Bruno de Carvalho quer despedir os observadores

O presidente do Sporting apresentou ontem onze medidas para melhorar a arbitragem. Algumas são bem polémicas.

Bruno de Carvalho quer despedir os observadores
“Acabar, pura e simplesmente, com os observadores"

Dar uma nova vida à arbitragem e ao futebol português: é este o objetivo do conjunto de onze medidas ontem anunciadas por Bruno de Carvalho, na sequência do recente clima de desconfiança entre clubes e árbitros.

Uma vez que “o futebol português necessita de se renovar e modernizar em todas as áreas”, o líder verde e branco revelou, na sua página de Facebook, as mudanças que considera de grande urgência. São onze propostas que, para Bruno de Carvalho, permitem avançar “para um futebol melhor, mais moderno e mais credível”.

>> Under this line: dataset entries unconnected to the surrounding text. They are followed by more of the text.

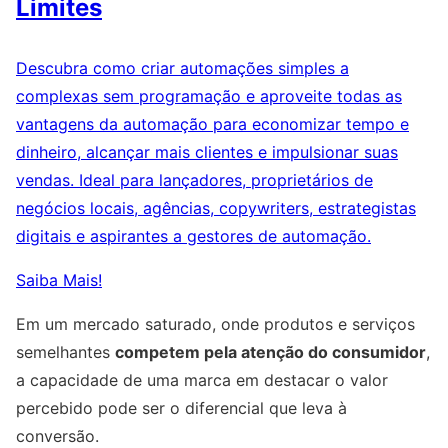
Limites
Descubra como criar automações simples a
complexas sem programação e aproveite todas as
vantagens da automação para economizar tempo e
dinheiro, alcançar mais clientes e impulsionar suas
vendas. Ideal para lançadores, proprietários de
negócios locais, agências, copywriters, estrategistas
digitais e aspirantes a gestores de automação.
Saiba Mais!
Em um mercado saturado, onde produtos e serviços
semelhantes
competem pela atenção do consumidor
,
a capacidade de uma marca em destacar o valor
percebido pode ser o diferencial que leva à
conversão.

Entre as medidas, destaque para a divulgação pública dos relatórios dos árbitros, para a divulgação dos critérios de nomeação e avaliação dos juízes das partidas e para o fim dos observadores ou sua substituição: “Acabar, pura e simplesmente, com os observadores, pois todos os jogos já são gravados, ou despedir todos os existentes e trazer novos sem vícios”.

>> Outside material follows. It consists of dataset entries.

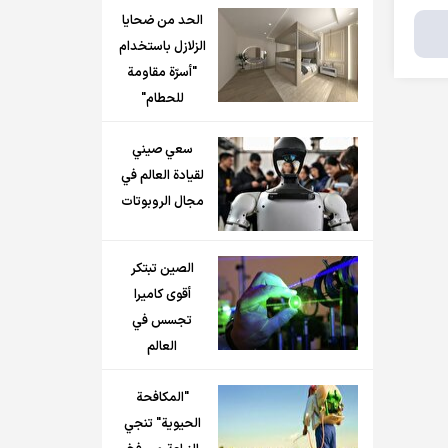
الحد من ضحايا
الزلازل باستخدام
"أسرّة مقاومة
للحطام"
سعي صيني
لقيادة العالم في
مجال الروبوتات
الصين تبتكر
أقوى كاميرا
تجسس في
العالم
"المكافحة
الحيوية" تنجي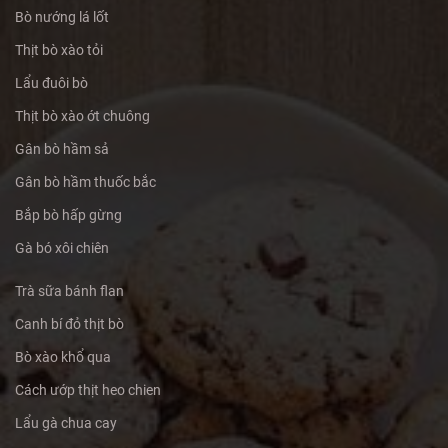
Bò nướng lá lốt
Thịt bò xào tỏi
Lẩu đuôi bò
Thịt bò xào ớt chuông
Gân bò hầm sả
Gân bò hầm thuốc bắc
Bắp bò hấp gừng
Gà bó xôi chiên
Trà sữa bánh flan
Canh bí đỏ thịt bò
Bò xào khổ qua
Cách ướp thịt heo chien
Lẩu gà chua cay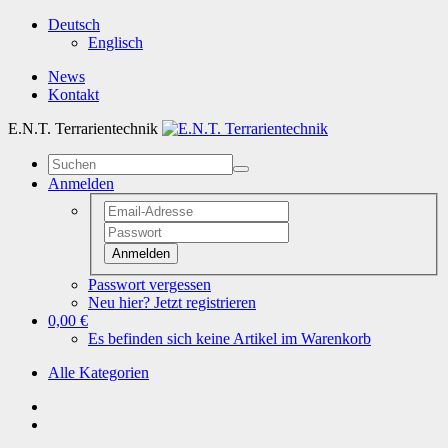
Deutsch
Englisch
News
Kontakt
E.N.T. Terrarientechnik
Anmelden
Anmelden
Passwort vergessen
Neu hier? Jetzt registrieren
0,00 €
Es befinden sich keine Artikel im Warenkorb
Alle Kategorien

Confira as 11 medidas sugeridas pelo presidente sportinguista:

“1. Iniciar já a divulgação pública dos relatórios dos árbitros (sem notas pois a UEFA não permite);
2. Iniciar já o vídeo árbitro;
3. Acabar, pura e simplesmente, com os observadores, pois todos os jogos já são gravados, ou despedir todos os existentes e trazer novos sem vícios;
4. Nomear os melhores árbitros para os melhores jogos. Os árbitros com menos experiência têm de a ganhar em jogos de menor dimensão;
5. Contacto regular com os clubes de forma global e individual;
6. Acabar com o discurso corporativista e sim iniciar um discurso moderno, aglutinador e que seja percetível para todos os amantes do futebol;
7. Voltar a penalizar com gravidade as situações de penáltis não assinalados ou mal assinalados, decisões erradas que viram esta época diminuído o seu peso na avaliação;
8. Permitir a humanização do árbitro não apenas pela filosofia de “errar é humano” mas de eles poderem reconhecer o erro publicamente;
9. Ter em atenção as posições públicas (plataformas digitais e afins) de cada árbitro e as suas exibições em cada jogo como critério a ter seriamente em conta nas nomeações;
10. Serem conhecidos publicamente os critérios de nomeação e de avaliação conforme compromisso assumido;
11. Exigir a verdadeira profissionalização dos árbitros, ou pelos menos um grupo deles, incluindo os assistentes, e não o que agora acontece em que os internacionais são apenas 8 mas não têm os assistentes (e serem conhecidos os critérios de atribuição do estatuto de internacional)”.